– Надеюсь, что мистеру Харрису никогда не случалось прибегать к таким крайностям.
Кроуфорд сделал большой глоток из своего стакана.
– О, он поступил гораздо хуже!
В его тоне не было ни капли юмора. Его губы искривились в злобном оскале; мне даже показалось, что он знаком с этим «гораздо худшим» на своем опыте.
Нам принесли заказанное. Кроуфорд тут же набросился на свое блюдо. Чтобы не показаться невежливым, я сделал над собой усилие, чтобы подражать ему, но еда не лезла мне в горло.
– Превосходно, не правда ли?
Вытерев губы, он покончил со своим вином.

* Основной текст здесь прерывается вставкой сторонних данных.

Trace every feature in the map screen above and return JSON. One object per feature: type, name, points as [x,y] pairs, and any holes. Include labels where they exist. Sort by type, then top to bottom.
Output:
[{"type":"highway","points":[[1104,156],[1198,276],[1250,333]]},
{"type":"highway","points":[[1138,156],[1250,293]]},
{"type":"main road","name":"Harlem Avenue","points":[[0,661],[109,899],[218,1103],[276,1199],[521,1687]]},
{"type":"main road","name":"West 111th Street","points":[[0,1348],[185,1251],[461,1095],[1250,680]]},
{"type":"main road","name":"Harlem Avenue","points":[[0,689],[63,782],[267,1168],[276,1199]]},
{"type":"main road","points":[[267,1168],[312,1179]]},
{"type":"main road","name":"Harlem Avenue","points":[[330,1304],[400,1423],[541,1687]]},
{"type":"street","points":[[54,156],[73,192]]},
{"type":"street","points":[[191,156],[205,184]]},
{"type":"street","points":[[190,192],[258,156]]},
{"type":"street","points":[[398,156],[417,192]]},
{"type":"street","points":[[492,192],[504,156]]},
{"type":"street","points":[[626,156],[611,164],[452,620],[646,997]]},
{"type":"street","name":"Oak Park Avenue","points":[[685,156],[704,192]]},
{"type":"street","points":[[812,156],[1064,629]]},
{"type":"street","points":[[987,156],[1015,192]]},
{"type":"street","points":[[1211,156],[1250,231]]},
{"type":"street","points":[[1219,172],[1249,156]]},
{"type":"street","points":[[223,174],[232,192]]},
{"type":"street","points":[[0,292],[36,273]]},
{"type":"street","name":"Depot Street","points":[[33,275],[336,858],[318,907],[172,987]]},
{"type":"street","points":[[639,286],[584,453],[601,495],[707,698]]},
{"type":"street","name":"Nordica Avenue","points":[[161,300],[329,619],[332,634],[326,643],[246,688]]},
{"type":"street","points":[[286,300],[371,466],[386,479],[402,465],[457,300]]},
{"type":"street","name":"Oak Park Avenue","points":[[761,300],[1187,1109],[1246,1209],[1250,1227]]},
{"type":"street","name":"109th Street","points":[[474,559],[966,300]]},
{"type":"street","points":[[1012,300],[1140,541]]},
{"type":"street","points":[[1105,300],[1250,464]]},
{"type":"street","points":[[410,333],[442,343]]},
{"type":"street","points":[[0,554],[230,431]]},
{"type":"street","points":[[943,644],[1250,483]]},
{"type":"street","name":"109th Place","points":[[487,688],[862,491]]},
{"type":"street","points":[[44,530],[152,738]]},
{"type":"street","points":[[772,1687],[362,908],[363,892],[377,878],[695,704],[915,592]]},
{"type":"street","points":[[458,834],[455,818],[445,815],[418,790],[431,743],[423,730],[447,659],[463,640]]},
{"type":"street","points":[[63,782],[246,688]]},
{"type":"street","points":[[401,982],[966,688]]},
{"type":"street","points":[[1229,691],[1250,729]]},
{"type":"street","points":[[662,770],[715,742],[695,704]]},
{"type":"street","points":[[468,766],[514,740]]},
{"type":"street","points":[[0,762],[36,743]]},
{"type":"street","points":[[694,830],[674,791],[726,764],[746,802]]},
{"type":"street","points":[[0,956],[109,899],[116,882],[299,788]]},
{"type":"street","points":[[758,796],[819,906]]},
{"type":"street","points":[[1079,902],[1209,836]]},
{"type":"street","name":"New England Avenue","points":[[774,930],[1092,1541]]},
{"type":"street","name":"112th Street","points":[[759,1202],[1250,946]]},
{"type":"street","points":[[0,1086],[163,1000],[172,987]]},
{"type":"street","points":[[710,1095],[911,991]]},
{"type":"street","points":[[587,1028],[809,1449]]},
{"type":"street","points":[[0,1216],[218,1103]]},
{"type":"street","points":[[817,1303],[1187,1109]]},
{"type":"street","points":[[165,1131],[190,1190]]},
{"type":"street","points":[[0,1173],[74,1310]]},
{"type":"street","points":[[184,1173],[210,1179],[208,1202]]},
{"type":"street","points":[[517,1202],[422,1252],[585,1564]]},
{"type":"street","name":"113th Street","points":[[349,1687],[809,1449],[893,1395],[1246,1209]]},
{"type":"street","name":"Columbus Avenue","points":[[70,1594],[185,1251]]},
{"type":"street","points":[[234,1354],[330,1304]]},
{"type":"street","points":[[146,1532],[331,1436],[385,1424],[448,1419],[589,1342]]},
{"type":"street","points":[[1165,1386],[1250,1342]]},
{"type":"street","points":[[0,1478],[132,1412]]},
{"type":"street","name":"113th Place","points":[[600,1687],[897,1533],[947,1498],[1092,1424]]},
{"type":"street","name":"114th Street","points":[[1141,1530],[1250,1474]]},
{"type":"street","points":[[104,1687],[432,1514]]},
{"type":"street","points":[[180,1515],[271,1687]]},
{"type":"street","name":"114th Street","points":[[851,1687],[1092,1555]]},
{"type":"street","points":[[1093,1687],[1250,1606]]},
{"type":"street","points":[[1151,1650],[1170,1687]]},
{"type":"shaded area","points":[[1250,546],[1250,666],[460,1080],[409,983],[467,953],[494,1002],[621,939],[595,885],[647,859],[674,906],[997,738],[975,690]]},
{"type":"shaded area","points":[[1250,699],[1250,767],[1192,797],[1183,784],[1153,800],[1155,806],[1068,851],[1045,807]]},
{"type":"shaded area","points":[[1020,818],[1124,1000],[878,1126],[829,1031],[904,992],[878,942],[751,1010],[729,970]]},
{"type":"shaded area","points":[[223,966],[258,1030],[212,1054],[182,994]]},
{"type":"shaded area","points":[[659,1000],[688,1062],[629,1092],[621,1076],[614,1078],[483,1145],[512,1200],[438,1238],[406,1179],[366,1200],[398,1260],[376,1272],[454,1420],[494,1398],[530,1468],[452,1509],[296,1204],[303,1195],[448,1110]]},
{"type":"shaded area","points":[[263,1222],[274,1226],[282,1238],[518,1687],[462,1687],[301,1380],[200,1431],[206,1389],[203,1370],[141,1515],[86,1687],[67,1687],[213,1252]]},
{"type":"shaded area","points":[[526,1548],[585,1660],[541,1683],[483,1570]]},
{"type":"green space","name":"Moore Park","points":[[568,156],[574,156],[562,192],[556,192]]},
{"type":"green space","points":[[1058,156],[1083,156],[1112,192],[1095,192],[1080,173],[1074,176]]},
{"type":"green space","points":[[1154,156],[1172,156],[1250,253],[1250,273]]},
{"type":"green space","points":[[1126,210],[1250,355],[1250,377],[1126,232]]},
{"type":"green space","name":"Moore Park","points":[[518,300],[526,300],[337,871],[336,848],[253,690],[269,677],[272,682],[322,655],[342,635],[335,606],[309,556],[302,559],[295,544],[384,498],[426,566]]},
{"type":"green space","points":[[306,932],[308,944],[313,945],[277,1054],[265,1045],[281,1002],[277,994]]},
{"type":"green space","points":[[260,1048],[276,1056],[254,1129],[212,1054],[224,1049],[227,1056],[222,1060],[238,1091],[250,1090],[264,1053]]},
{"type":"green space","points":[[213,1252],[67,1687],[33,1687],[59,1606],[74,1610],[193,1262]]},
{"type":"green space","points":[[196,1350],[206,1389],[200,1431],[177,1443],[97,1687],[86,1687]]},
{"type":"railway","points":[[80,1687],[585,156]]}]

– Итак, к делу, Дэвид: мистер Харрис хотел бы встретиться с вами как можно скорее.
Ни за что бы не поверил, что дела могут решаться так быстро. Мысленно я снова вернулся к обувной коробке, содержимое которой недавно изучал, уединившись в своей комнате.
– То есть?
– Какой у нас сегодня день? Четверг? Начиная с этого уикенда, если вы сможете.
– Вы это серьезно?
– Совершенно. Не выдам никакой тайны, сказав вам, что у мистера Харриса в последние годы некоторые проблемы со здоровьем. Он живет, так сказать, вдали от мира и очень редко куда-нибудь выходит. Но утешьтесь, ему уже лучше. Он чувствует, что готов наброситься на съемки нового фильма… даже отдавая себе отчет, что тот будет для него последним.
Почти за пятьдесят лет своей карьеры Харрис снял только девять фильмов; почти все они со временем признаны шедеврами. Он слыл настоящим маньяком, одержимым совершенством, контролирующим все от альфы до омеги и часто лгущим своим продюсерам, чтобы скрыть от них свой художественный выбор или финансовые нестыковки киносъемок. Его последнее известное интервью было посвящено фильму, который вышел семь лет назад. С тех пор больше ничего. В нескольких статьях о нем писали как о мизантропе, окончательно отошедшем от киноиндустрии, место добровольного затворничества которого держится в секрете. Его имя регулярно упоминается в связи с какими-то проектами, но всякий раз довольно быстро обнаруживается, что это всего лишь слухи. Вот почему оптимизм Кроуфорда вызывал у меня сомнения. Харрису сейчас должно быть ни много ни мало примерно столько же лет, как ему. Подготовительные периоды его произведений могли длиться многие годы, а съемки – от шести до двенадцати месяцев. Я плохо представлял себе, как можно в таком возрасте ввязаться в настолько изнурительную авантюру.
– У Уоллеса есть владения в Массачусетсе, восхитительное место. Он очень редко оттуда выезжает. Вот почему вам нужно будет поехать к нему, если, конечно, вы принимаете его предложение.
Как я мог от такого отказаться? Вот уже столько лет я не написал ни одной строчки, достойной называться строкой, и унижался до подработок лишь ради заработка. Однако я ни одного мгновения не думал о своей карьере. Я был заворожен Харрисом – этим человеком, который был для меня незнакомцем, но тем не менее, представлял собой часть истории моей семьи. Мне было нужно с ним встретиться, у меня не было выбора.
Кроуфорд принял мой незаметный кивок как согласие.
– Хорошо. В настоящий момент сотрудничество между вами просто предполагается. Еще ничего не сделано.
– Понимаю.
– Знаю, о чем вы думаете, Дэвид. Уоллеса при всем желании не назвать человеком, с которым легко. В течение своей карьеры он вымотал многих сценаристов; некоторые сотрудники просто-напросто… развернулись и ушли. Иногда он может быть непредсказуем в своих реакциях. Вполне возможно, что, когда вы встретитесь, он не произведет на вас особенно позитивного впечатления. Не полагайтесь только на внешнее. Это исключительный человек. И как все исключительные люди… В конце концов, разве кому-то интересно узнать, были Пикассо или Микеланджело приятны в общении или нет? Как по-вашему?
От дальнейшего у меня осталось только смутное воспоминание. Кроуфорд, любезный и красноречивый, сыпал забавными историями. Он говорил о фильмах и сценариях, в которых поучаствовал, о встречах с великими звездами «золотого века» Голливуда и двух романах, которые издал в 60-х, правда, не имевших большого успеха. Наш обед продолжался не больше часа.
Только выйдя из ресторана, я понял, что мы ни разу не произнесли имя моей матери.
3
Моя мать… О ней у меня не было никаких воспоминаний. Когда она пропала без вести, мне был всего год от роду. Для большинства тех, кто еще помнит о той эпохе – конец 50-х, период великих голливудских творений, – Элизабет Бадина – всего лишь имя. Имя молодой актрисы, которая таинственным образом исчезла во время съемок «Покинутой» – третьего фильма Уоллеса Харриса.